Barbara Wojnowski, reached by telephone at her home in Florida, said her husband always seemed sad, withdrawn and "just different" from other people, but until the late 1990s she was unaware he had been molested.

"He blames everything on that one thing," she said. "I'm sure there were happy times, when the kids were little. [But] he couldn't express his happiness. . . . He was in his books mostly, reading."

Wojnowski is slender and wiry, with close-cropped white hair and round wire-rim glasses. In his chinos and green Lands' End backpack, he could be mistaken for a retiree who has gone back to college -- if only he weren't carrying his sign and the megaphone he uses to cry "Shame!" at the embassy.

His appearance also gives no clue to his former job. As a member of Ironworkers Local 5 in Maryland, he said, he worked for 30 years on construction projects in the Washington area, maneuvering on girders high above the ground andoften contemplating death. Though he struggled almost daily with suicidal tendencies, he said, he didn't know why -- or how to get help.

Then, in 1997, Wojnowski said, he read about Rudy Kos, a Texas priest who was sentenced to life in prison for aggravated sexual assault on children. Kos's victims sued the Diocese of Dallas for negligence and won a record $119 million award, which was later reduced. The church eventually paid more than $30 million to settle the claims.

The case, and the huge damage award, got Wojnowski thinking. He went to a church in Maryland and asked to speak to a priest. The priest invited him to sit down, but he couldn't. After 15 minutes of hesitation, still standing, he revealed the secret he had kept from himself and others for nearly 40 years.

The Maryland priest, whom he declined to identify by name, helped him get therapy at the church's expense and advised him to write a letter to the Archdiocese of Washington seeking financial compensation.

But after some initial correspondence and long delays, according to Wojnowski, the archdiocese informed him in writing that the Italian priest who had molested him was dead and that compensation was out of the question. So he showed up on Massachusetts Avenue with a sign -- "My Life Was Ruined by a Catholic Pedophile Priest" -- and his vigil began.

Only once in four years, he said, did a priest come out of the Papal Nunciature and engage him in serious conversation, trying to persuade him to go away.
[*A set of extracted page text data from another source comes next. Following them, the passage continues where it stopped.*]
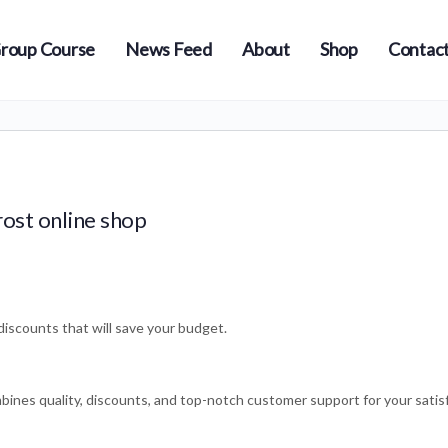
roup Course
News Feed
About
Shop
Contact
ost online shop
iscounts that will save your budget.
bines quality, discounts, and top-notch customer support for your satis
He would have done so then and he would do so now, he said, if the church would just give him an apology and pay him something -- "whatever they think is right for a life of sadness."

The Papal Nunciature did not return phone calls seeking comment on Wojnowski's protest.

Although his account of his childhood could not be independently verified, public records confirmed his birth date, residence, marriage and union record, and he showed a reporter copies of some of his correspondence with the Washington archdiocese.

Asked about the church's current travails, Wojnowski betrayed a touch of optimism and even eloquence, qualities he does not acknowledge in himself.

"Do you play chess? Do you know about the Immortal Game?" he asked, referring to a famous match played in London in 1851. "White loses almost everything, has only three pieces left. But white ends up in a powerful position. White gives checkmate to black."